#### [TASK INPUTS]
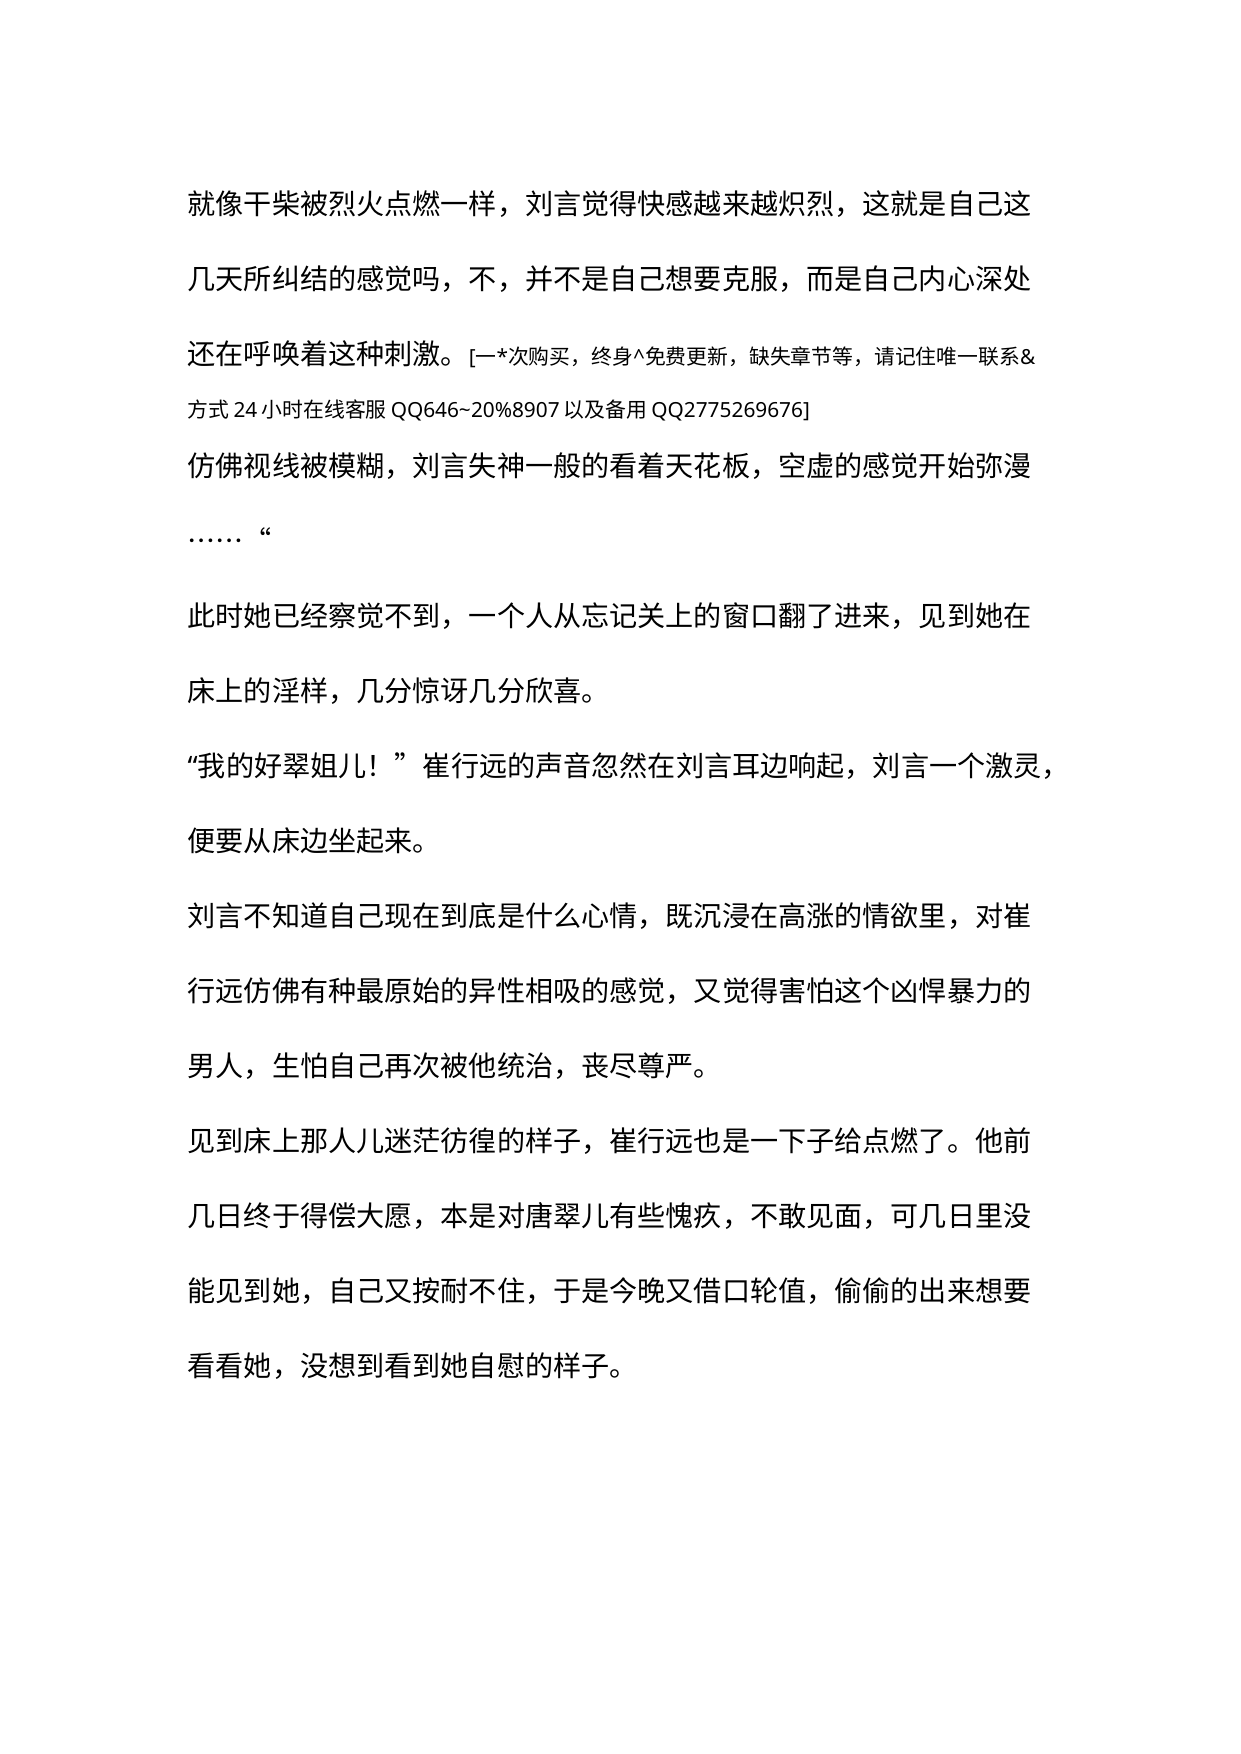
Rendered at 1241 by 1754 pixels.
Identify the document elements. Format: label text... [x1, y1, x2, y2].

text 刘言不知道自己现在到底是什么心情，既沉浸在高涨的情欲里，对崔行远仿佛有种最原始的异性相吸的感觉，又觉得害怕这个凶悍暴力的男人，生怕自己再次被他统治，丧尽尊严。 [187, 877, 1053, 1102]
text 仿佛视线被模糊，刘言失神一般的看着天花板，空虚的感觉开始弥漫……“ [187, 427, 1053, 577]
text “我的好翠姐儿！”崔行远的声音忽然在刘言耳边响起，刘言一个激灵，便要从床边坐起来。 [187, 727, 1053, 877]
text 见到床上那人儿迷茫彷徨的样子，崔行远也是一下子给点燃了。他前几日终于得偿大愿，本是对唐翠儿有些愧疚，不敢见面，可几日里没能见到她，自己又按耐不住，于是今晚又借口轮值，偷偷的出来想要看看她，没想到看到她自慰的样子。 [187, 1102, 1053, 1402]
text 此时她已经察觉不到，一个人从忘记关上的窗口翻了进来，见到她在床上的淫样，几分惊讶几分欣喜。 [187, 577, 1053, 727]
text 就像干柴被烈火点燃一样，刘言觉得快感越来越炽烈，这就是自己这几天所纠结的感觉吗，不，并不是自己想要克服，而是自己内心深处还在呼唤着这种刺激。[一*次购买，终身^免费更新，缺失章节等，请记住唯一联系&方式24小时在线客服QQ646~20%8907以及备用QQ2775269676] [187, 164, 1053, 427]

#### [EXERCISE OBJECTIVE]
Please make an exact copy of the records, leaving out any picture.

#### [YOUR SOLUTION]
Rendered at 1241 by 1754 pixels.
Identify the document elements. Format: label text... [x1, y1, x2, y2].

text 刘言不知道自己现在到底是什么心情，既沉浸在高涨的情欲里，对崔行远仿佛有种最原始的异性相吸的感觉，又觉得害怕这个凶悍暴力的男人，生怕自己再次被他统治，丧尽尊严。 [187, 877, 1053, 1102]
text 仿佛视线被模糊，刘言失神一般的看着天花板，空虚的感觉开始弥漫……“ [187, 427, 1053, 577]
text “我的好翠姐儿！”崔行远的声音忽然在刘言耳边响起，刘言一个激灵，便要从床边坐起来。 [187, 727, 1053, 877]
text 见到床上那人儿迷茫彷徨的样子，崔行远也是一下子给点燃了。他前几日终于得偿大愿，本是对唐翠儿有些愧疚，不敢见面，可几日里没能见到她，自己又按耐不住，于是今晚又借口轮值，偷偷的出来想要看看她，没想到看到她自慰的样子。 [187, 1102, 1053, 1402]
text 此时她已经察觉不到，一个人从忘记关上的窗口翻了进来，见到她在床上的淫样，几分惊讶几分欣喜。 [187, 577, 1053, 727]
text 就像干柴被烈火点燃一样，刘言觉得快感越来越炽烈，这就是自己这几天所纠结的感觉吗，不，并不是自己想要克服，而是自己内心深处还在呼唤着这种刺激。[一*次购买，终身^免费更新，缺失章节等，请记住唯一联系&方式24小时在线客服QQ646~20%8907以及备用QQ2775269676] [187, 164, 1053, 427]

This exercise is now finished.